Two things can be true: Adolph Hitler has a peculiar genius, and he is a megalomaniacal psychopath. A stupid person cannot bring about the events Hitler did, and no sane person would do what Hitler did. Hitler has a dream, and that dream is the world's nightmare.
A recent survey widely quoted in the press this past year shows the percentage of CEO level executives who are psychopaths is equivalent to the percentage of psychopaths in any given prison. Hitler is the poster child for this.
Hitler's genius shows during his rise to power shows an ability to think creatively, to change with shifting circumstances, to manipulate the system by cheating in every way imaginable until he holds absolute power. He is ruthless in his personal and public life, and murder is just another tool in his box.
Hitler's salient characteristic is a demonic charisma, an ability to hold his audience and those around him spellbound, to demand utter obedience from his subordinates. He is possessed by an obsessive desire to rule, and his mannerisms are sharpened and honed for maximum theatrical and psychological effect. He has the Devil's own luck, dancing between assassination attempts by sheer chance, listening to a voice in his head telling him to get up and go over there to avoid danger, constantly changing his own schedule at the last minute to the consternation of his security forces but it keeps him alive time after time when many, many people want him dead.

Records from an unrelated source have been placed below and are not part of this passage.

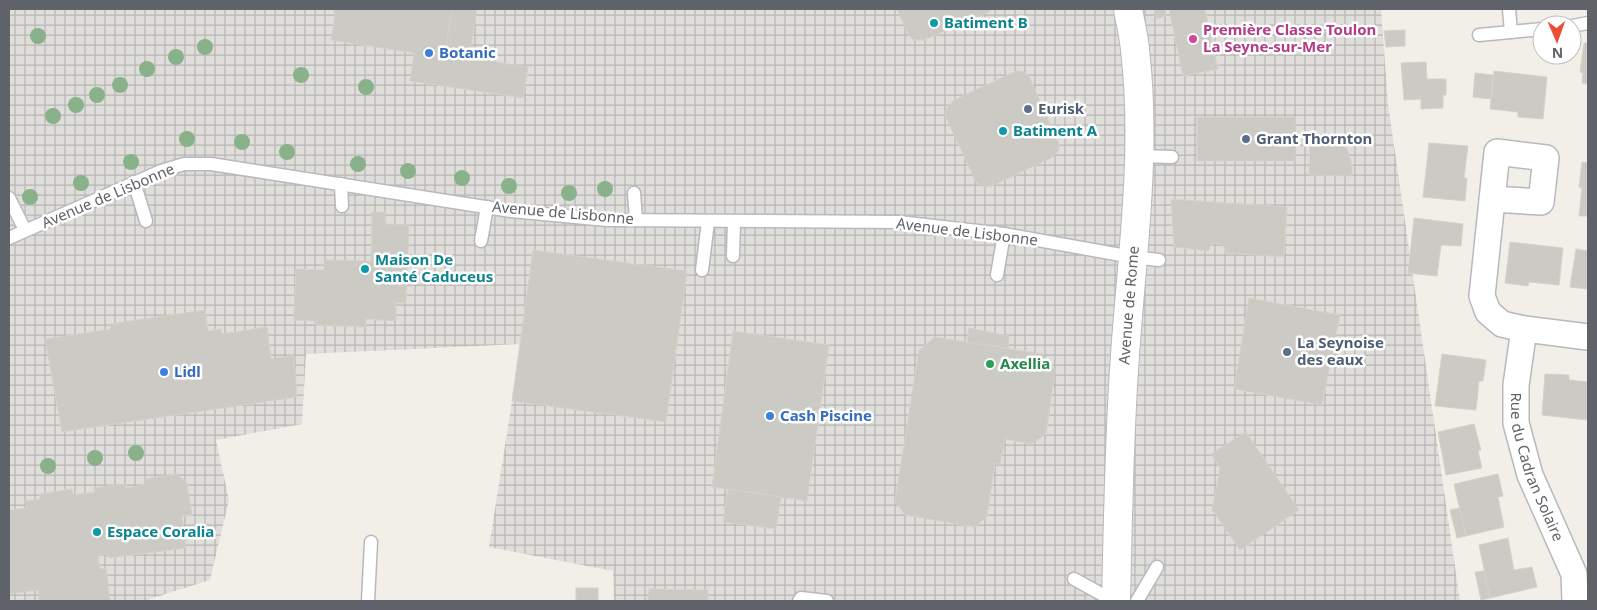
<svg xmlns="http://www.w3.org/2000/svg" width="1597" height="610" font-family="'Noto Sans',sans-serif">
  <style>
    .industrial { fill: url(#industrial-grid) }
    .building { fill: #cccac5; stroke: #d6d2c6 }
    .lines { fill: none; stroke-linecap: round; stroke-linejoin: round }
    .lane-casing { stroke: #b8b9be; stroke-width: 15 }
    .street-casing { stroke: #b8b9be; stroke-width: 28 }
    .secondary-casing { stroke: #b6b9bf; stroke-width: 30 }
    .lane { stroke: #fff; stroke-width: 12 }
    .street { stroke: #fff; stroke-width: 25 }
    .secondary { stroke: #fff; stroke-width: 28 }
    .tree { fill: #89b28a }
    .culture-dot { fill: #0f9aa8; stroke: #fff; stroke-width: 2 }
    .hotel-dot { fill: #d1479c; stroke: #fff; stroke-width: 2 }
    .shop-dot { fill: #3f7fe0; stroke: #fff; stroke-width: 2 }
    .service-dot { fill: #5c6f8a; stroke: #fff; stroke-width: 2 }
    .leisure-dot { fill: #2e9e5b; stroke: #fff; stroke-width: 2 }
    .labels { text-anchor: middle; stroke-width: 5; stroke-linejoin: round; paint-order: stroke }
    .culture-label { font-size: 15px; font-weight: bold; fill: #0d838f; stroke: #fff; text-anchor: start }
    .hotel-label { font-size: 15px; font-weight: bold; fill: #b23c85; stroke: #fff; text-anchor: start }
    .shop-label { font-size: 15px; font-weight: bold; fill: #366cbe; stroke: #fff; text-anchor: start }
    .service-label { font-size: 15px; font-weight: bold; fill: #4e5e75; stroke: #fff; text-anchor: start }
    .street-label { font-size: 15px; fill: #5f6268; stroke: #fff }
    .leisure-label { font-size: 15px; font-weight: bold; fill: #27864d; stroke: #fff; text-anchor: start }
  </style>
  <defs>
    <pattern id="industrial-grid" width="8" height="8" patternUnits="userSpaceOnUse" patternTransform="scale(1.25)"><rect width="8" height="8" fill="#e0deda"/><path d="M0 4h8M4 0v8" fill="none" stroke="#b9b7b5"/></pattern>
  </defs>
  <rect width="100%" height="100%" fill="#f1efe8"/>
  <path class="industrial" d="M9,9H1381L1388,104L1460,601H614L613,571L489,547L521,344L306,354L302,424L216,440L229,500L210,580L150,599L149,601H9Z"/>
  <g class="building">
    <path d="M336,9H452L445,54L528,67L523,98L410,81L414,53L331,40Z"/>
    <path d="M452,9H477L469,58L445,54Z"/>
    <path d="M897,9H993L989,12L924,40H918L912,39L908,34Z"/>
    <path d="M1154,9H1164L1166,16L1156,19Z"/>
    <path d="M1169,9H1205L1218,69L1183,76Z"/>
    <path d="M1405,30V46L1386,47L1384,31Z"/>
    <path d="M1584,43H1588V84L1582,83L1583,73L1580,72Z"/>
    <path d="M1426,62L1427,79H1446V95H1443V108L1421,109V99L1404,100L1401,63Z"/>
    <path d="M1016,71H1022L1029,76L1059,144V150L1053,157L992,186L984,187L977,183L974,178L945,115L947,108L954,100Z"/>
    <path d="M1494,71L1547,77L1543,119L1518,117V112L1490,109Z"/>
    <path d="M1475,73L1493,75L1491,99L1473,97Z"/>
    <rect x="1197" y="117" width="98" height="44"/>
    <path d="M1310,136L1343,137L1352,164V176L1309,175Z"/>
    <path d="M1429,143L1468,146L1464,178H1467L1465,201L1423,197Z"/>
    <path d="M1582,162L1588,163V216H1579L1582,188L1579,187Z"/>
    <path d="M1171,199L1287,207L1284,257L1225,253L1224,247L1219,243L1212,244L1208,251L1174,247Z"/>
    <path d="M372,212H385V224H409L406,303H396V321L366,319V327L315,325V321L294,320L296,269L324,270V260L371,261Z"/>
    <path d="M1414,218L1463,224L1461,246L1441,245L1437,276L1408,273Z"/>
    <path d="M1510,242L1563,248L1559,285L1529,282L1528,286L1505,283Z"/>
    <path d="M1576,249L1588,251V289L1570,287Z"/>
    <path d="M533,250L687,271L666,422L512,401Z"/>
    <path d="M1249,298L1340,315L1322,405L1234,389Z"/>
    <path d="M205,310L208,331L221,329L222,334L267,327L271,359L294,355L297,397L62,432L45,339L111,329L110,324Z"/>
    <path d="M969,328L1009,336L1008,348L967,343Z"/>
    <path d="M733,331L829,345L807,501L712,487Z"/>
    <path d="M935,337L1043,354L1055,371L1046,434L1031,444L1005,439L1000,464L995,463L987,516L975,527L905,515L895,501L919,350Z"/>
    <path d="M1442,354L1486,360L1483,381H1479L1476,410L1435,406Z"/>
    <path d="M1545,374L1569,375V380L1588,382V420L1542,415Z"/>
    <path d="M1474,424L1481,450L1478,451L1482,468L1446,475L1438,432Z"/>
    <path d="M1246,432L1299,510L1240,550L1212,510L1220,468L1211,454Z"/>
    <path d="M177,474L187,483L192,515L182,516L186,548L109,558L108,554L98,556L100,569L106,568L110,601H39L38,590L9,594V510L27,508L25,501L40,499V494L72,489L73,495L95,492L94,488L125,484V488L146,485L145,479Z"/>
    <path d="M1498,474L1503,496L1498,497L1504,527L1466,536L1454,484Z"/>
    <path d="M728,489L781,497L776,529L723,522Z"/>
    <path d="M1460,508L1466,536L1457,538L1450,510Z"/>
    <path d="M1508,538L1514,570L1532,567L1537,587L1490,598L1479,545Z"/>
    <path d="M1484,571L1490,598L1481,600L1475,572Z"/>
    <rect x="576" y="588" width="22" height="13"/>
    <path d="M649,589L708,590V601H648Z"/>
  </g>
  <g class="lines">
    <defs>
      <g id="lane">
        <path d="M1509,9L1511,32"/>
        <path d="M1572,26L1588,23"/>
        <path d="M1479,35L1542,29"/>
        <path d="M1139,156L1172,157"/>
        <path d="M134,182L146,221"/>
        <path d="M341,184L342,206"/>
        <path d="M634,193L636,220"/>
        <path d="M9,198L25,230"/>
        <path d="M9,238L161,171L184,164H211L511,211L607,220L899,222L1004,234L1132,257L1159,260"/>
        <path d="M481,241L487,207"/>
        <path d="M733,256L734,222"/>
        <path d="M702,270L708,222"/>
        <path d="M997,275L1004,234"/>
        <path d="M1074,579L1114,601"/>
        <path d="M368,601L371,542"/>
        <path d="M799,601L801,598L827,601"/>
        <path d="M1137,601L1157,567"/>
      </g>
      <g id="street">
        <path d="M1492,199L1541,202L1546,158L1497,152L1482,296L1488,312L1502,324L1524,329L1588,337"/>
        <path id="s1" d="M1524,329L1516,385V423L1530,475L1574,574L1575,601"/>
      </g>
      <g id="secondary">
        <path id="s2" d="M1116,601C1118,519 1119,437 1125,355C1132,254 1147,151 1135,50C1134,36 1130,22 1128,9"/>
      </g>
    </defs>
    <use href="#lane" class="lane-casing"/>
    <use href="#street" class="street-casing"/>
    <use href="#secondary" class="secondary-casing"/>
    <use href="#lane" class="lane"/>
    <use href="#street" class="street"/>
    <use href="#secondary" class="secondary"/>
  </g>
  <g class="tree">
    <circle cx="38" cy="36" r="8"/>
    <circle cx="205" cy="47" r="8"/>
    <circle cx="176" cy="57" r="8"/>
    <circle cx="147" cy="69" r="8"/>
    <circle cx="301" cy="75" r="8"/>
    <circle cx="120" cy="85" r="8"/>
    <circle cx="366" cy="87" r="8"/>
    <circle cx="97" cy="95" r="8"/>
    <circle cx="76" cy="105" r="8"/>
    <circle cx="53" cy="116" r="8"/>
    <circle cx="187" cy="139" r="8"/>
    <circle cx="242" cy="142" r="8"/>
    <circle cx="287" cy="152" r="8"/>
    <circle cx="131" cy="162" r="8"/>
    <circle cx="358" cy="164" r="8"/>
    <circle cx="408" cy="171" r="8"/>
    <circle cx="462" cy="178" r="8"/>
    <circle cx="81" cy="183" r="8"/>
    <circle cx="509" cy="186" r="8"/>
    <circle cx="605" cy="189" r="8"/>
    <circle cx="569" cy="193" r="8"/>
    <circle cx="30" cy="197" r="8"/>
    <circle cx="136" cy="453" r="8"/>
    <circle cx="95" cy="458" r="8"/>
    <circle cx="48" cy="466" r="8"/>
  </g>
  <g class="culture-dot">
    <circle cx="934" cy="23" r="5"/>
    <circle cx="1003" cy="131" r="5"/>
    <circle cx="365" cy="269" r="5"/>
    <circle cx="97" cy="532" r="5"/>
  </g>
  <circle class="hotel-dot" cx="1193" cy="39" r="5"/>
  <g class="shop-dot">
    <circle cx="429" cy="53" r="5"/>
    <circle cx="164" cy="372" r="5"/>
    <circle cx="770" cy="416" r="5"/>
  </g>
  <g class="service-dot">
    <circle cx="1028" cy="109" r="5"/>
    <circle cx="1246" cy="139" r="5"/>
    <circle cx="1287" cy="352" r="5"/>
  </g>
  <circle class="leisure-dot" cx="990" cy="364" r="5"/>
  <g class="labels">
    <g class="culture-label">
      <text x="944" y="28">Batiment B</text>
      <text x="1013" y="136">Batiment A</text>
      <text x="375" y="265">Maison De<tspan x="375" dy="17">Santé Caduceus</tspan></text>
      <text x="107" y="537">Espace Coralia</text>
    </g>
    <g class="hotel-label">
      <text x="1203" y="35">Première Classe Toulon<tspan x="1203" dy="17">La Seyne-sur-Mer</tspan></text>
    </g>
    <g class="shop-label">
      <text x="439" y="58">Botanic</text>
      <text x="174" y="377">Lidl</text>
      <text x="780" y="421">Cash Piscine</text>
    </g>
    <g class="service-label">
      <text x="1038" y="114">Eurisk</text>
      <text x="1256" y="144">Grant Thornton</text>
      <text x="1297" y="348">La Seynoise<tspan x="1297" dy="17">des eaux</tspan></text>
    </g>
    <g class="street-label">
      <text transform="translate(108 196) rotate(-23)" y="5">Avenue de Lisbonne</text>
      <text transform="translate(563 213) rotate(5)" y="5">Avenue de Lisbonne</text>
      <text transform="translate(967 232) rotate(7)" y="5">Avenue de Lisbonne</text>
      <text dy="5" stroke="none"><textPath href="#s2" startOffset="296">Avenue de Rome</textPath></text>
      <text dy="5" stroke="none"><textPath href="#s1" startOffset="142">Rue du Cadran Solaire</textPath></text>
    </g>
    <g class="leisure-label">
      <text x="1000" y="369">Axellia</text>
    </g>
  </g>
  <rect width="1597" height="610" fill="none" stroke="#5f6268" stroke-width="20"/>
  <g transform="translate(1557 40) rotate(178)"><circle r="24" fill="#ffffff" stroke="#bfc0c3"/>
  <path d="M0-4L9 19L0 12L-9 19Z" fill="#ea4f35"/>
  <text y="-8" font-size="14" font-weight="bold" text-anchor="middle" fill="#5f6268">N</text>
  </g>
</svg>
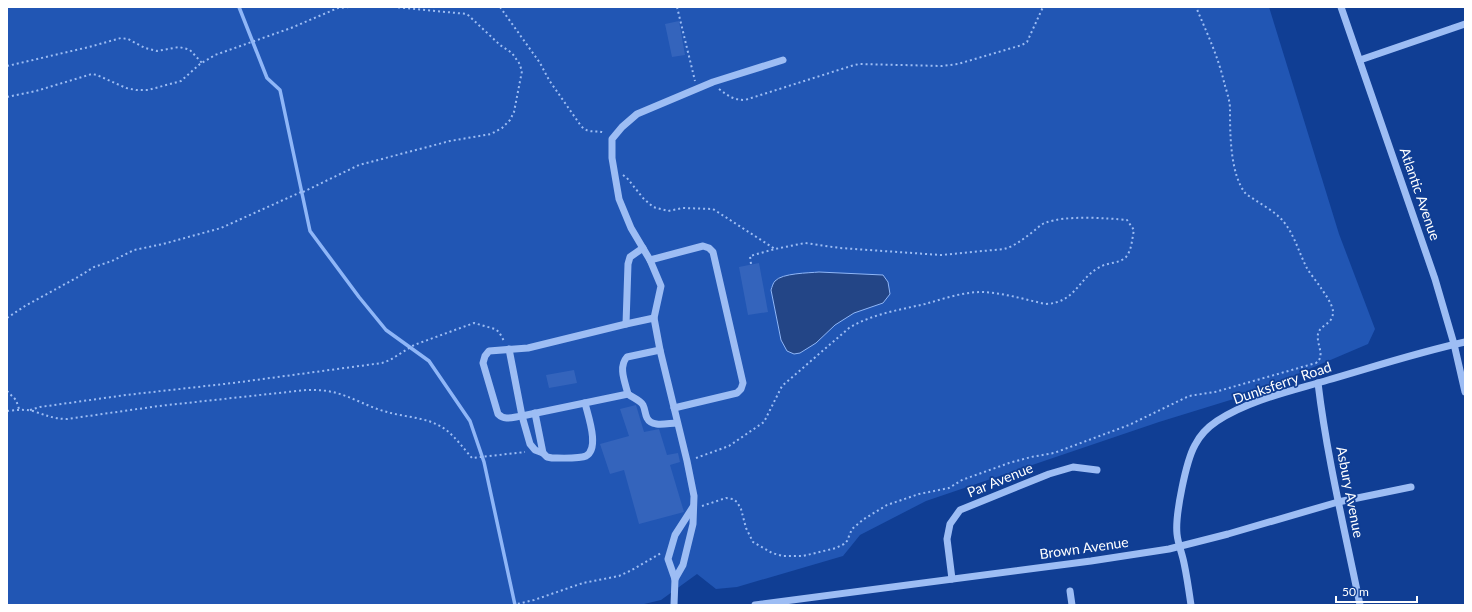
<svg xmlns="http://www.w3.org/2000/svg" width="1472" height="612" font-family="Lato,sans-serif">
<rect width="100%" height="100%" fill="#103e94"/>
<path fill="#2156b4" d="M7,7H1269L1339,234L1375,329L1368,344L1253,393L1159,422L926,501L860,535L843,556L737,587L716,589L697,574L661,600L640,605H7Z"/>
<path fill="#234586" stroke="#8fb6f7" d="M819,272L883,275L888,282L890,294L883,303L854,313L835,325L816,343L800,353L794,354L787,351L781,340L771,290C772,287 773,283 775,281C782,273 809,273 819,272Z"/>
<g fill="none" stroke-linecap="round" stroke-linejoin="round">
<path stroke="#8fb6f7" stroke-width="3.5" d="M239,7L267,78L280,90L310,231L359,297L386,330L429,361L470,421L484,462L515,605"/>
</g>
<g fill="#3464bc">
<path d="M679,21L685,55L672,57L665,24Z"/>
<path d="M759,263L768,312L748,315L739,267Z"/>
<path d="M574,370L577,383L549,388L546,375Z"/>
<path d="M636,405L644,432L659,429L667,455L678,453L680,462L670,465L684,512L639,524L624,470L610,474L600,444L629,436L620,409Z"/>
</g>
<g fill="none" stroke-linecap="round" stroke-linejoin="round">
<g stroke="#9dbdf4" stroke-width="2" stroke-dasharray="2 3" stroke-linecap="butt">
<path d="M500,7L540,63L549,80L581,126C590,135 595,129 605,133"/>
<path d="M677,7L695,81"/>
<path d="M7,66L89,47L121,38L128,39L145,48L157,51L179,47L187,49L190,50L202,63"/>
<path d="M719,89C728,96 734,100 745,100L851,66L859,64L942,66L958,64L1022,45L1027,42L1043,7"/>
<path d="M7,97L36,91L92,74L97,75L126,88L136,90H148L181,81L200,64L215,55L291,28L338,8L349,7"/>
<path d="M623,175L627,178L643,198L653,207L668,211L683,208L713,209L775,249"/>
<path d="M303,192L359,165L450,141L491,134L502,128L510,120L514,112L522,71L519,63L512,53L500,45L467,14L394,7"/>
<path d="M7,318L25,306L78,277L94,267L112,261L134,250L163,244L221,228L301,192"/>
<path d="M7,391L16,400L19,409"/>
<path d="M30,410L40,407L126,395L233,383L382,363L390,360L414,345L474,323L495,329L499,332L504,341"/>
<path d="M7,411C16,410 24,409 33,411C45,415 54,419 67,419L159,406L306,390C313,390 320,390 327,391C348,394 367,407 387,412C404,417 424,417 440,426C453,433 463,448 472,458L525,452"/>
<path d="M696,458L729,446L764,422L782,386L849,328C872,314 899,310 925,304C943,299 962,292 982,292C1003,293 1024,299 1045,304C1076,303 1078,278 1100,267C1108,262 1119,264 1126,257C1132,250 1132,238 1134,230L1127,220C1107,218 1064,215 1045,223C1041,224 1038,228 1035,230C1025,238 1015,246 1004,249L941,255L840,248L805,243L775,249L750,256L751,264"/>
<path d="M702,506L726,498L733,499L737,502L741,509L746,528L753,542L772,553L783,556H803L836,548L844,544L847,541L852,529L864,519L887,505L919,494L949,488L962,480L1009,463L1031,457L1054,453L1129,425L1189,396L1215,392L1316,363C1326,356 1316,344 1318,334C1320,324 1333,325 1333,312C1333,305 1325,294 1321,288C1317,282 1312,276 1308,270C1299,254 1295,235 1283,221C1276,212 1256,201 1246,194C1230,175 1230,133 1230,109C1230,100 1226,90 1224,82C1218,56 1206,31 1196,7"/>
<path d="M321,605H341"/>
<path d="M513,605L534,600L583,583L619,576L632,570L661,553"/>
</g>
<g stroke="#9dbdf4" stroke-width="7">
<path d="M1341,7L1435,279L1454,344L1465,392"/>
<path d="M1360,60L1465,24"/>
<path d="M650,260L703,246L709,248L713,252L743,383L741,389L737,393L674,408"/>
<path d="M626,324L628,264L630,257L643,248"/>
<path d="M509,349L522,416L530,444L535,450L543,453"/>
<path d="M660,350L627,357C618,367 625,382 628,394C633,398 640,400 643,405C645,409 645,414 647,418C652,428 668,423 677,423"/>
<path d="M1318,383C1327,458 1345,531 1360,605"/>
<path d="M628,394L522,416C513,417 505,421 498,414L483,363L485,356L489,351L528,348L626,324L654,318"/>
<path d="M535,413L543,453L547,457L552,458C560,458 580,459 586,456C600,448 588,416 585,403"/>
<path d="M675,579L683,565L693,524L694,496L687,461L660,350L654,318L661,286L650,260L631,228L619,199L612,158V139L622,127L637,114L713,82L783,60"/>
<path d="M952,579L947,539L950,524L960,510L1049,474L1073,467L1097,470"/>
<path d="M1070,591L1072,605"/>
<path d="M674,605L675,579L668,559L675,535L693,507"/>
<path d="M755,605L1091,561L1169,549L1228,534L1338,502L1411,487"/>
<path d="M1191,605C1189,591 1187,577 1184,563C1182,553 1178,544 1177,534C1175,515 1186,461 1195,445C1200,435 1208,427 1217,421C1249,400 1291,391 1328,380C1373,367 1419,352 1465,342"/>
</g>
</g>
<g text-anchor="middle" stroke-width="3.5" stroke-linejoin="round" paint-order="stroke">
<g font-size="14" fill="#fff" stroke="#103e94">
<text transform="translate(1420 194) rotate(71)" y="5">Atlantic Avenue</text>
<text transform="translate(1282 383) rotate(-19)" y="5">Dunksferry Road</text>
<text transform="translate(1000 480) rotate(-22)" y="5">Par Avenue</text>
<text transform="translate(1350 492) rotate(79)" y="5">Asbury Avenue</text>
<text transform="translate(1084 548) rotate(-8)" y="5">Brown Avenue</text>
</g>
</g>
<rect width="1472" height="612" fill="none" stroke="#ffffff" stroke-width="16"/>
<path d="M1336 596v6h81v-6" fill="none" stroke="#ffffff" stroke-width="2"/>
<text x="1342" y="596" font-size="12" fill="#ffffff" stroke="#103e94" stroke-width="3" paint-order="stroke">50 m</text>
</svg>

Hitler's great weakness is a progression of diseases treated in great secrecy by Theodore Morrel; probably venereal, almost certainly Parkinson's Disease, which over time creates a rigidity of thought. He is treated with a cocktail of drugs the average addict would kill for, and to keep him on his feet he is given a steady diet of methamphetamine. This spirals him down a decision making process that becomes less and less flexible over time until it is so rigid he is just famously screaming incoherent demands down in the Bunker and ordering non-existant armies to counterattack immediately.
The most frightening part of Hitler is the number of fools who look at that massive pile of dead bodies even today and have great admiration for Adolph as a man willing to make hard decisions today for a better world tomorrow. Looking at the body count at the end of the war; Yak has a point, none of it makes any sense, all of it was stupid by the standards of a normal mind. It is very difficult to honesty appraise this period of history if you fail to account for the demonic genius of Adolph Hitler; he is the straw that stirs the drink, and the dregs at the bottom of his cocktail are bitter beyond compare.